27 Mai 2025
Debate toma a esfera judicial em ação de entidades ambientais contra o Executivo.
A reportagem é de Bettina Gehm, publicada por Sul21, 24-05-2025.
Afinal, o Guaíba é rio ou lago? O debate sobre as águas que banham a capital gaúcha é antigo, mas agora chegou à esfera judicial. O Tribunal de Justiça do Rio Grande do Sul (TJRS) marcou uma audiência pública sobre o tema para o dia 30 de maio, a fim de subsidiar o julgamento de uma ação civil pública movida por entidades ambientalistas contra o Estado do Rio Grande do Sul, a Fundação Estadual de Proteção Ambiental (Fepam) e o Município de Porto Alegre.
Autores da ação, a Associação Gaúcha de Proteção ao Ambiente Natural (Agapan), o Instituto Gaúcho de Estudos Ambientais (INGÁ) e o Movimento de Justiça e Direitos Humanos (MJDH) querem que o Guaíba seja enquadrado à Lei de Proteção à Vegetação Nativa – Código Florestal – a fim de ampliar a proteção das comunidades no entorno do curso d’água.
O Código Florestal estabelece a área mínima a de proteção, a partir das margens, conforme a largura de cada curso d’água. Essa proteção inicia com 30 metros para cursos d’água de menos de 10 metros de largura, podendo chegar a 500 metros, quando o curso d’água tiver mais de 600 metros de largura.

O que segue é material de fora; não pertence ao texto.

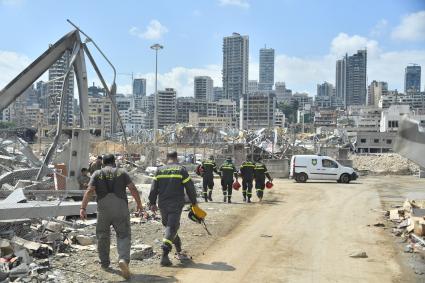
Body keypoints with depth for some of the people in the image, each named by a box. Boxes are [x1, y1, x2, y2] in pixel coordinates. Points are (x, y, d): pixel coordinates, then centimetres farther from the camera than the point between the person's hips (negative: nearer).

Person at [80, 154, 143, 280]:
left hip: (103, 209, 1)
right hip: (121, 209, -1)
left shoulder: (97, 174, 8)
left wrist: (83, 208, -10)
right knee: (123, 236, 4)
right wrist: (139, 204, 7)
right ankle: (123, 259, -20)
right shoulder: (121, 173, 7)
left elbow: (89, 191, -6)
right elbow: (133, 189, -2)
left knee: (103, 236, 19)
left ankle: (104, 263, 28)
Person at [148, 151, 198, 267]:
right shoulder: (181, 170, -3)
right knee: (172, 227, -4)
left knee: (169, 226, 18)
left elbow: (153, 188, 5)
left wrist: (152, 203, 14)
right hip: (176, 205, -4)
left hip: (163, 205, 4)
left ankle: (179, 251, 29)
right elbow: (190, 187, -2)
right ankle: (164, 255, -18)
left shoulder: (160, 170, 6)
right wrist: (194, 202, 9)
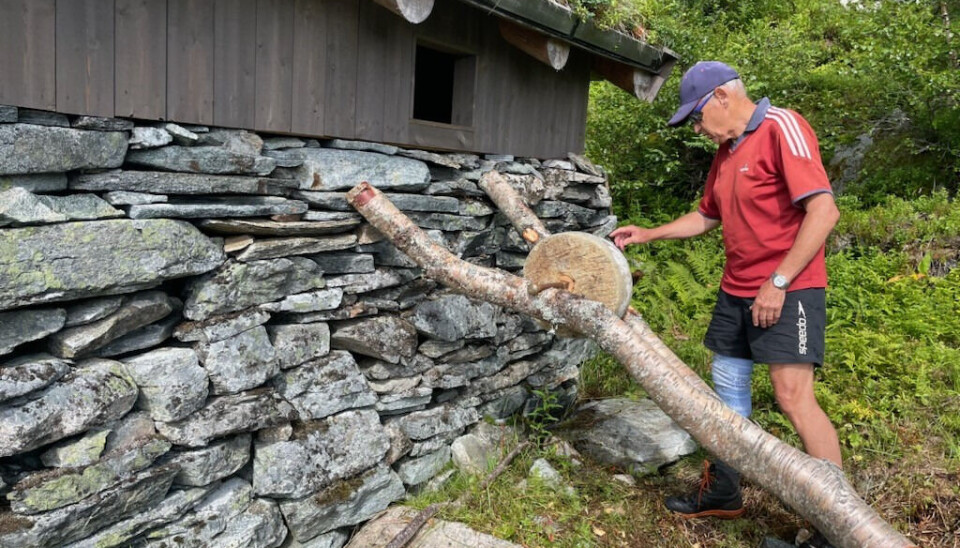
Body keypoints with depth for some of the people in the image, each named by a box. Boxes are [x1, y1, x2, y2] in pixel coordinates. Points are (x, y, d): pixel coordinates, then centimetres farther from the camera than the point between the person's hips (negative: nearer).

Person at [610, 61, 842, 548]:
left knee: (793, 395, -14)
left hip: (787, 290, -9)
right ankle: (723, 493, 26)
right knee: (727, 385, 12)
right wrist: (647, 234, 19)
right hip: (737, 290, 9)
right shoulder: (726, 151, 14)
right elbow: (706, 217, 26)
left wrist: (779, 282, -21)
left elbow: (823, 211, -21)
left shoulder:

Emerson Prates, do Instituto Gaúcho de Estudos Ambientais, afirma que as próprias entidades ambientais vêm debatendo sobre a denominação do Guaíba. “Curso d’água tem a área de preservação de mata ciliar e de encosta. Mas a gente não tem essa definição pronta, se vamos levar essa ideia para frente ou se vamos adotar o rio mesmo, porque um curso d’água também é um arroio e é um rio”.
A preservação da mata ciliar na beira dos rios é importante por vários motivos. “Além de absorver as inundações, ela diminui a velocidade dos ventos, para que não chegue em áreas urbanas derrubando tudo”, elenca Emerson. “Ela regula os ciclos das chuvas, conservando elas. Não colocando concreto, também não se monta mais ilhas de calor”.

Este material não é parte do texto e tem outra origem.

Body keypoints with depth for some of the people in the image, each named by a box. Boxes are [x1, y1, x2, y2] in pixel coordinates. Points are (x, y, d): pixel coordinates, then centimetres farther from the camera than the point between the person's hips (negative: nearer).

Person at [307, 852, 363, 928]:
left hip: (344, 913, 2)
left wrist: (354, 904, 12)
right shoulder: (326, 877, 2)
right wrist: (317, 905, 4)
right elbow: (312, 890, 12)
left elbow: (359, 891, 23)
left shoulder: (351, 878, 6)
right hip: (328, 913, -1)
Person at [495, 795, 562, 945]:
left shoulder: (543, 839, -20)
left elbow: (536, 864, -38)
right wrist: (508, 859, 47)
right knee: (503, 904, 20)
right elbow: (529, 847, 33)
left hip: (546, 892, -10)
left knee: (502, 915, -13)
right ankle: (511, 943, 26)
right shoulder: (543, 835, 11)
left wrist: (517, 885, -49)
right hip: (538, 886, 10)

“Poderíamos chamar o Guaíba de rio, lago, estuário, sanga, açude, oceano, poça, ou qualquer outro nome, desde que tenhamos a proteção máxima possível prevista em lei”, explica Heverton Lacerda, presidente da Agapan. “O que temos em disputa, na realidade, não é um título nem uma definição técnica, mas sim os interesses do mercado de especulação imobiliária, que, literalmente, ganha terreno ao ter o Guaíba categorizado como lago, contra as necessidades da sociedade civil”, detalha.
“A nossa ação também cobra atenção ao artigo 225 da Constituição Federal, que estabelece o direito de todos ao meio ambiente ecologicamente equilibrado. O Guaíba, diferente do que diz o governo do Estado, não está preservado”, afirma Heverton. “Basta olhar para suas margens e água ou prová-la, o que não recomendo”.

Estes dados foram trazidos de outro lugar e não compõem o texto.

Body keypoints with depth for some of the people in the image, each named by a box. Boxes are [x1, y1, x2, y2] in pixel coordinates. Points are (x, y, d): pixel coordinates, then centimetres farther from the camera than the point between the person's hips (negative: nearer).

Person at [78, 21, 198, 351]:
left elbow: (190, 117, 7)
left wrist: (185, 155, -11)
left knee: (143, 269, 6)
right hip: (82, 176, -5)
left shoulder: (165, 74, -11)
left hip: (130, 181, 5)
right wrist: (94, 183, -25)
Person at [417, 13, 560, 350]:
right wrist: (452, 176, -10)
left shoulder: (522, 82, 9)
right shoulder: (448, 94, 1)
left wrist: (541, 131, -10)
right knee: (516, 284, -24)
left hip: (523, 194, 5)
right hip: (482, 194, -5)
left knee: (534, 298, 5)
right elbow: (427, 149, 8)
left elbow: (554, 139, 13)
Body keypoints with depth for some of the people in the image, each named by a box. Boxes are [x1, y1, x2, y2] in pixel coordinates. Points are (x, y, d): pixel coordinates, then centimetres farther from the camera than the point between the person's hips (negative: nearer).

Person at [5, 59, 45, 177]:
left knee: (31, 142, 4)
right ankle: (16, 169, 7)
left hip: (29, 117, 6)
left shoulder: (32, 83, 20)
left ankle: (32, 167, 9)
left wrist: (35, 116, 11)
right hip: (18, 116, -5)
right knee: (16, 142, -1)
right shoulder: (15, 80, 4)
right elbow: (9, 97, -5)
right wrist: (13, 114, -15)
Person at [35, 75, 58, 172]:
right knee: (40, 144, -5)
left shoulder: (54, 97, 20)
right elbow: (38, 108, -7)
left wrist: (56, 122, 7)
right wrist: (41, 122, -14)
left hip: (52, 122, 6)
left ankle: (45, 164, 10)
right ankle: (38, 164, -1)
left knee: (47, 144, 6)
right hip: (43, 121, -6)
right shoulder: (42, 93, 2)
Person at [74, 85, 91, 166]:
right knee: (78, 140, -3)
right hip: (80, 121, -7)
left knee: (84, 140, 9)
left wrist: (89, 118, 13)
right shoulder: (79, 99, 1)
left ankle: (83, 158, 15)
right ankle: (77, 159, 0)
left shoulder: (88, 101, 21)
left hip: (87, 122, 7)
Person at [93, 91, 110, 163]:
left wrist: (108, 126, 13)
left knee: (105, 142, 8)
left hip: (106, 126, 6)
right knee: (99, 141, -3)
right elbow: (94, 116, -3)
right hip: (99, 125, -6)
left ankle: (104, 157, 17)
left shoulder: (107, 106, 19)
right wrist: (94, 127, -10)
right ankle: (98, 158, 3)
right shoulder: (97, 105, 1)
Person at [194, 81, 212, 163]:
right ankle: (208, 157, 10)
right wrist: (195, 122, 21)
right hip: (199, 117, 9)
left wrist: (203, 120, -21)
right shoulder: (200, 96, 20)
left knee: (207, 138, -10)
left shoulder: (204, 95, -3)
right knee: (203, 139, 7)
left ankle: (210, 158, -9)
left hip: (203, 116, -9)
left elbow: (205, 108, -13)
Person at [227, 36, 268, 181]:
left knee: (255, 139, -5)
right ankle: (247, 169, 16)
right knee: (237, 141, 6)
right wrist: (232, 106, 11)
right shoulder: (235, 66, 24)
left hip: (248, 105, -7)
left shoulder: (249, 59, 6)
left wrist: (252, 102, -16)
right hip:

Até os anos de 1990, o Guaíba foi considerado rio. A partir daí, passou a ser definido como lago, e essa é a denominação que a Prefeitura assumiu oficialmente. O fato é que a discussão foi reacendida após a cheia que inundou a cidade em maio de 2024.
Quando a Capital e o estado ainda estavam mensurando os estragos da enchente, o MJDH promoveu um debate sobre o Guaíba. Na ocasião, o professor Elírio Toldo Júnior, do departamento de Mineralogia e Petrologia da UFRGS, foi categórico: é rio – se fosse lago, já teria virado uma fossa, tamanha a quantidade de dejetos que deságuam nele.
A definição do Guaíba como rio é importante, segundo o professor, para medir corretamente o nível da água e prevenir transtornos em enchentes como a que ocorreu em 2024. No entanto, interessa ao setor imobiliário que o Guaíba seja definido como um lago, o que acarretaria em um estreitamento da área protegida em suas margens.
A principal evidência apresentada pelo professor para chamar o Guaíba de rio é seu desnível: diferente de um lago, a superfície da água é inclinada. “O peso da água se desloca no sentido do declive”, resumiu Elírio.
A importância desse dado num contexto de enchente só foi conhecida na catástrofe daquele mês de maio. Segundo o professor, a Zona Norte da Capital inundou mais que o resto da cidade porque – além dos evidentes problemas estruturais –, o desnível do Guaíba entre essa região e o Gasômetro chega a dois metros em uma cheia. Na região, o bairro Sarandi foi um dos que passou mais de um mês alagado.